**Given task 1:** Please give the rows again from the start of the rows through the line holding "genus: Asperula", inclusive, with every "locality" replaced by "site" and everything else left unchanged.

**Page excerpt:**
========

Original plan - Oct 2010

The first question from whom saw the e-log system might belike "What we can do with archived data? Does it deserve the efforts? Or does your system smart to answer my question per archived data?" Can't be clear enough, just accumulating everything in a digitized form can never answer such question neither is that fantastic job to do everyday. We, as the researcher, should provide the answer clear enough for the user that their gain will be much higher than their investment by any means.

Case study

e-Log case study using two dimension.

As of October, 2010, I am collecting 10 types of sensor streams (in a mean that they are digitized events occurring time-to-time). The below table shows the first 100 questions that e-Log can answer to the user. This table lists the question set using a set of two input streams from the sensor stream table on the left. The questions in the table however is not that trivial ones but could be very meaning in providing the important answer for the user. In fact, by extending this approach, e-log can answer 10^10 questions or n^n question, where n is the number of input event streams.

Research topic

The question is then whether we have a proper information management system to handle streams of heterogenous data to detect events of user interests to retrieve the answer. This is the research topic of the e-Log project.

========

**The records:**
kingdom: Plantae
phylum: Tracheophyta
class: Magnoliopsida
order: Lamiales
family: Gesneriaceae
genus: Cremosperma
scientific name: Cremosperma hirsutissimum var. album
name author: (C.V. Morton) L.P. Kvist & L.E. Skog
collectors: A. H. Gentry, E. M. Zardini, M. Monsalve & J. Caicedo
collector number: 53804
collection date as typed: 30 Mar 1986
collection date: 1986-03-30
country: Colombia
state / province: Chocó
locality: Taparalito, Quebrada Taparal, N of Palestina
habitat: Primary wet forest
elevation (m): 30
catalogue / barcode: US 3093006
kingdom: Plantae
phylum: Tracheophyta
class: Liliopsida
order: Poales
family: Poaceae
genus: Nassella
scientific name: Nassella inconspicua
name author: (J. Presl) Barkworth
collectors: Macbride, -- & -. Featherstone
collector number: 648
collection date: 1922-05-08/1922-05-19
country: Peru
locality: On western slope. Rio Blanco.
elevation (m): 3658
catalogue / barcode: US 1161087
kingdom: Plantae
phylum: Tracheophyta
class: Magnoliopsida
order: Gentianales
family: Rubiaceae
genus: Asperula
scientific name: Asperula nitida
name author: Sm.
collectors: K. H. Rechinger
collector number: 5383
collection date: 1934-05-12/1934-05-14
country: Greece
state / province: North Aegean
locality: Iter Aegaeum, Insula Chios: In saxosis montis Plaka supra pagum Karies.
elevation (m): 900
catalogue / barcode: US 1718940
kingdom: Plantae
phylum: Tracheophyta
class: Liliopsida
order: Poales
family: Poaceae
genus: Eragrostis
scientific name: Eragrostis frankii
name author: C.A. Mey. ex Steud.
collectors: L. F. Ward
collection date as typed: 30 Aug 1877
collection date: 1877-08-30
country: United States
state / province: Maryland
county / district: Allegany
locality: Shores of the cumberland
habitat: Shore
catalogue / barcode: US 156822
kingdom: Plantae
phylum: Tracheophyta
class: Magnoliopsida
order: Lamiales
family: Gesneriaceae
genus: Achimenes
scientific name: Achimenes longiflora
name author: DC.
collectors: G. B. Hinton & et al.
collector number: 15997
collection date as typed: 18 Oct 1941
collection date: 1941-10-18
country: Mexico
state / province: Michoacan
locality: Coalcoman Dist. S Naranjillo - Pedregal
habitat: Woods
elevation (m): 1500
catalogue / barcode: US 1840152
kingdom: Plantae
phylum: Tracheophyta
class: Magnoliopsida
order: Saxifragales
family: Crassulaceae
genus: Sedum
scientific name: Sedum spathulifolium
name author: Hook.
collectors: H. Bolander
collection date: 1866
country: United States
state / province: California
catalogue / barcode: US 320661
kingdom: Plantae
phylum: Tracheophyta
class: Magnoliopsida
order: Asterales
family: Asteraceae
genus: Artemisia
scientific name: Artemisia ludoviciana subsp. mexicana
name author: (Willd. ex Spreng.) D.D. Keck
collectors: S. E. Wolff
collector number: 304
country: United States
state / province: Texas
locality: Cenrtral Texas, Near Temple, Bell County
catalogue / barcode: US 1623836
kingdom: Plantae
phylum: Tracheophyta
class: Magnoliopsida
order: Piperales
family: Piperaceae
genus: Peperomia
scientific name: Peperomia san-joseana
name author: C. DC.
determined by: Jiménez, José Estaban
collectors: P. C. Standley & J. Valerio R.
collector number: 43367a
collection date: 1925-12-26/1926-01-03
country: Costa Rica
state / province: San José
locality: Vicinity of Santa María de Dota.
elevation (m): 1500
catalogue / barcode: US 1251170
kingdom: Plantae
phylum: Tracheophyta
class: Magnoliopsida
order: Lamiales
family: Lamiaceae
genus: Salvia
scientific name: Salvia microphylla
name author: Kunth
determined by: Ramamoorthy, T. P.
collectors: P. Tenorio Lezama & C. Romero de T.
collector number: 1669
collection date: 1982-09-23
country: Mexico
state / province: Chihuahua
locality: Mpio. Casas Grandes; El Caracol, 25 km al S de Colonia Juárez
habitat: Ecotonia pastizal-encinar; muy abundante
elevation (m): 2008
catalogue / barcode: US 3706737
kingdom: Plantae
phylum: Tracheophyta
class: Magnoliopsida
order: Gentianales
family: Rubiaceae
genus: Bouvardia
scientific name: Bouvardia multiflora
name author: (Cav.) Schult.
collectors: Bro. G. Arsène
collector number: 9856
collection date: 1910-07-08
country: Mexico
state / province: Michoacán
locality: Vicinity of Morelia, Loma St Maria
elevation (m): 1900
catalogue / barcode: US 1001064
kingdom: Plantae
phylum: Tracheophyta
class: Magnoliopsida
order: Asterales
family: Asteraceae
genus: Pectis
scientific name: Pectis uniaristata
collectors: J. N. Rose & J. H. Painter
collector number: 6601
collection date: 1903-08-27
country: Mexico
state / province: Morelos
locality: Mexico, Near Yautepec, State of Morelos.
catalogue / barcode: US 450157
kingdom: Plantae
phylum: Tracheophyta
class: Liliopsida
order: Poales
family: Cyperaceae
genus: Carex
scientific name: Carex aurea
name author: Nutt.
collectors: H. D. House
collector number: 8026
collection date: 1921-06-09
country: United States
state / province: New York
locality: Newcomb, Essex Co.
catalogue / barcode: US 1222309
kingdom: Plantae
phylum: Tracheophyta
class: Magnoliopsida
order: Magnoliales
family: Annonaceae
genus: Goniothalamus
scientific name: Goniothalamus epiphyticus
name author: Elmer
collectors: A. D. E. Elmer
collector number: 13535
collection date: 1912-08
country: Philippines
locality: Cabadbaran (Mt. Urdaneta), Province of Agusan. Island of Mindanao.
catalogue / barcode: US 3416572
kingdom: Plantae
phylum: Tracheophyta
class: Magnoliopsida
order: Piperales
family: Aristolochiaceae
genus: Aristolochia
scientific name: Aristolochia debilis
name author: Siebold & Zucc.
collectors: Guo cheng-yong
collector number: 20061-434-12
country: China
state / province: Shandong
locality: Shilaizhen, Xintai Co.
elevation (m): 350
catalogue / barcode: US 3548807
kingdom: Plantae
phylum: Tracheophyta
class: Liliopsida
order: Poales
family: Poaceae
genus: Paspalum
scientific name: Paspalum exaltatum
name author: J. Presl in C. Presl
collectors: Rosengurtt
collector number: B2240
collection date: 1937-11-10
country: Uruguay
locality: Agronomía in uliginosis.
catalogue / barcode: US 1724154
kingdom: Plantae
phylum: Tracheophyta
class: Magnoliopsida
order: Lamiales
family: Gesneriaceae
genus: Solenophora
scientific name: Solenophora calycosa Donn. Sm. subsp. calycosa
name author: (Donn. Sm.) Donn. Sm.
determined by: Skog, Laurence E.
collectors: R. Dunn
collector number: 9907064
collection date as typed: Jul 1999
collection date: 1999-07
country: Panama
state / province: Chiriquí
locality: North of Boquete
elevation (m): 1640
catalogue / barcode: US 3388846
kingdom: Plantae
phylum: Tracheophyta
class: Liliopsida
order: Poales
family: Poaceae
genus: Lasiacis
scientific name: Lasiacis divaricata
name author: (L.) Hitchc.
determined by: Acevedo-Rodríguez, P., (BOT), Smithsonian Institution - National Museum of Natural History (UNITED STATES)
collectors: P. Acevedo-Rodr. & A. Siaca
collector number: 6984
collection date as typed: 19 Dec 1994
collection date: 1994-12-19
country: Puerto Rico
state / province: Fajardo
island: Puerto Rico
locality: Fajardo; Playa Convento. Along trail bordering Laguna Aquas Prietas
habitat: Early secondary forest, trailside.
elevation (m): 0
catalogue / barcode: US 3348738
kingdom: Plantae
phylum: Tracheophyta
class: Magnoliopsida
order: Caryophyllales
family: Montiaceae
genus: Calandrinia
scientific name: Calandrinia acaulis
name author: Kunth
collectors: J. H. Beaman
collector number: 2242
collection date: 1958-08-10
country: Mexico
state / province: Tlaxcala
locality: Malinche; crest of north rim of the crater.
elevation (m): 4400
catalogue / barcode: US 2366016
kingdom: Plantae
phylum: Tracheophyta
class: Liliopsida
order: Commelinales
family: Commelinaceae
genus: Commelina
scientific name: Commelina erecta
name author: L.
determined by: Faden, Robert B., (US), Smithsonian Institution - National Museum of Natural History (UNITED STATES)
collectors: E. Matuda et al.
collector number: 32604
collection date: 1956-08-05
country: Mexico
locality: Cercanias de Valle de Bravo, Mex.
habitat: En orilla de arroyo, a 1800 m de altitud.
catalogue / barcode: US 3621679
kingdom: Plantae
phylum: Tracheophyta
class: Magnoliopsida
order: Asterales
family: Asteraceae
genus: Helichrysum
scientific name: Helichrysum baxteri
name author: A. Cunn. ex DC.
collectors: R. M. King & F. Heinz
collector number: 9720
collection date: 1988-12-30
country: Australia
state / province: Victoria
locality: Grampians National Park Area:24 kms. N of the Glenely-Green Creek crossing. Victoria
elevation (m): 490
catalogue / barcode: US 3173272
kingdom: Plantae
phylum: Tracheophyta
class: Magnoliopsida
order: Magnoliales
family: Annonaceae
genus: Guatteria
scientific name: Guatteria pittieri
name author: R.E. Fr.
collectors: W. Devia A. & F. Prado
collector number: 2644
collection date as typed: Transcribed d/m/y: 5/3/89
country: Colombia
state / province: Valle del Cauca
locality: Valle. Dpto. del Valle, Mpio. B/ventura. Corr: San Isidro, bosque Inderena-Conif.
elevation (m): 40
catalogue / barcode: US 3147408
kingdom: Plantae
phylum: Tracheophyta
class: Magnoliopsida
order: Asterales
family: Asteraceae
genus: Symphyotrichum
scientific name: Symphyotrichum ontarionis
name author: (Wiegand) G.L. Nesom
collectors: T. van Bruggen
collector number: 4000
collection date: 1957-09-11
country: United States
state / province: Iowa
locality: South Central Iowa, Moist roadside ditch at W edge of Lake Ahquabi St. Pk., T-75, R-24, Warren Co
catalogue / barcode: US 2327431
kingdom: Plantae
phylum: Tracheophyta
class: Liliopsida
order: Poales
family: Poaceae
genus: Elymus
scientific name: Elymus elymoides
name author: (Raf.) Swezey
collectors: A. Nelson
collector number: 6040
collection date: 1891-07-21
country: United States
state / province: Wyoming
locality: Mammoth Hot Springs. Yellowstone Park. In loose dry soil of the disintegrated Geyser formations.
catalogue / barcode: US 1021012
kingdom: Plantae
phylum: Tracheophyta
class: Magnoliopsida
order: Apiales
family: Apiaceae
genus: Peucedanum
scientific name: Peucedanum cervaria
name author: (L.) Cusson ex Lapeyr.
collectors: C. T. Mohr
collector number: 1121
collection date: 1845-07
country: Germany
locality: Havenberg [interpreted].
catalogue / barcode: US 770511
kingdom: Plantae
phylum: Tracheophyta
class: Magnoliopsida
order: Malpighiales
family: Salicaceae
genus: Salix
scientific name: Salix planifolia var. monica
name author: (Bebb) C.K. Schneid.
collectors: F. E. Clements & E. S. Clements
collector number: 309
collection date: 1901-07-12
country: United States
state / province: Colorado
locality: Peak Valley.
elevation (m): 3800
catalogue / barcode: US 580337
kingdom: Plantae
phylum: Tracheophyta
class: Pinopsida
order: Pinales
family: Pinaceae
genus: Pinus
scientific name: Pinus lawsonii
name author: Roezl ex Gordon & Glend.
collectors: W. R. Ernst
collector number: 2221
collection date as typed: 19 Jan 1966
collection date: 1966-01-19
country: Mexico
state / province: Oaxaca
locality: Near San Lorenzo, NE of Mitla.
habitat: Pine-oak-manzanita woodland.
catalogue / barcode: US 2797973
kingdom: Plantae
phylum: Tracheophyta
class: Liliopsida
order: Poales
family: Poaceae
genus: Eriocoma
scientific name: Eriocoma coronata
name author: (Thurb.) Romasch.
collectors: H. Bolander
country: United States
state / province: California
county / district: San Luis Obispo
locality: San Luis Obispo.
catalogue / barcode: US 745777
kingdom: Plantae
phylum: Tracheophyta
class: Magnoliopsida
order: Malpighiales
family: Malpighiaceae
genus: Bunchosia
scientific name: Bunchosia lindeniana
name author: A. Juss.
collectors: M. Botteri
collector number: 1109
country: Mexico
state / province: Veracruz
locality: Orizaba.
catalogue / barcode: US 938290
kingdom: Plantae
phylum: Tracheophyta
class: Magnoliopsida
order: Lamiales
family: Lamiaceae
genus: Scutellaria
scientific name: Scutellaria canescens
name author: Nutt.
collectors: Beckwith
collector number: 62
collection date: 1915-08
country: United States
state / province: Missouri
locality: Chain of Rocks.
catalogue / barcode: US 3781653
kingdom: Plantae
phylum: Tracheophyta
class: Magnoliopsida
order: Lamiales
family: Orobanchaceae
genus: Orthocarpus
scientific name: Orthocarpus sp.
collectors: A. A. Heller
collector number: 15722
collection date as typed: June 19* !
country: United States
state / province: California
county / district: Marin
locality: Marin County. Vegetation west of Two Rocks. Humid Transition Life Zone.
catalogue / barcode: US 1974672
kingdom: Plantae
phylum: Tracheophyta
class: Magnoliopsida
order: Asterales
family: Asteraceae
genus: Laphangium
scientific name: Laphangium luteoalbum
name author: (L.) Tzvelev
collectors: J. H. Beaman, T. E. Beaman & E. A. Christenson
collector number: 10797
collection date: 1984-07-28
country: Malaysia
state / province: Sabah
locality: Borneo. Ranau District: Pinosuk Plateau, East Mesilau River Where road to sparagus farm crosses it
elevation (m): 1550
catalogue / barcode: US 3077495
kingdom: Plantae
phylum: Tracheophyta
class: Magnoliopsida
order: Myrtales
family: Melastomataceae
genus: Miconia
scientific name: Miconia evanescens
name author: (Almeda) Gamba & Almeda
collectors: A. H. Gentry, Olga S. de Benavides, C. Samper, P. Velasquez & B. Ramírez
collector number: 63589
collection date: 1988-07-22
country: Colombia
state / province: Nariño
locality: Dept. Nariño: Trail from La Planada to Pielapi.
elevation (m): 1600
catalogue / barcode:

========

**Given task 2:** According to the e-Log page, how many types of sensor streams were being collected as of October 2010?

**Task answer 1:**
kingdom: Plantae
phylum: Tracheophyta
class: Magnoliopsida
order: Lamiales
family: Gesneriaceae
genus: Cremosperma
scientific name: Cremosperma hirsutissimum var. album
name author: (C.V. Morton) L.P. Kvist & L.E. Skog
collectors: A. H. Gentry, E. M. Zardini, M. Monsalve & J. Caicedo
collector number: 53804
collection date as typed: 30 Mar 1986
collection date: 1986-03-30
country: Colombia
state / province: Chocó
site: Taparalito, Quebrada Taparal, N of Palestina
habitat: Primary wet forest
elevation (m): 30
catalogue / barcode: US 3093006
kingdom: Plantae
phylum: Tracheophyta
class: Liliopsida
order: Poales
family: Poaceae
genus: Nassella
scientific name: Nassella inconspicua
name author: (J. Presl) Barkworth
collectors: Macbride, -- & -. Featherstone
collector number: 648
collection date: 1922-05-08/1922-05-19
country: Peru
site: On western slope. Rio Blanco.
elevation (m): 3658
catalogue / barcode: US 1161087
kingdom: Plantae
phylum: Tracheophyta
class: Magnoliopsida
order: Gentianales
family: Rubiaceae
genus: Asperula

**Task answer 2:** 10 types of sensor streams.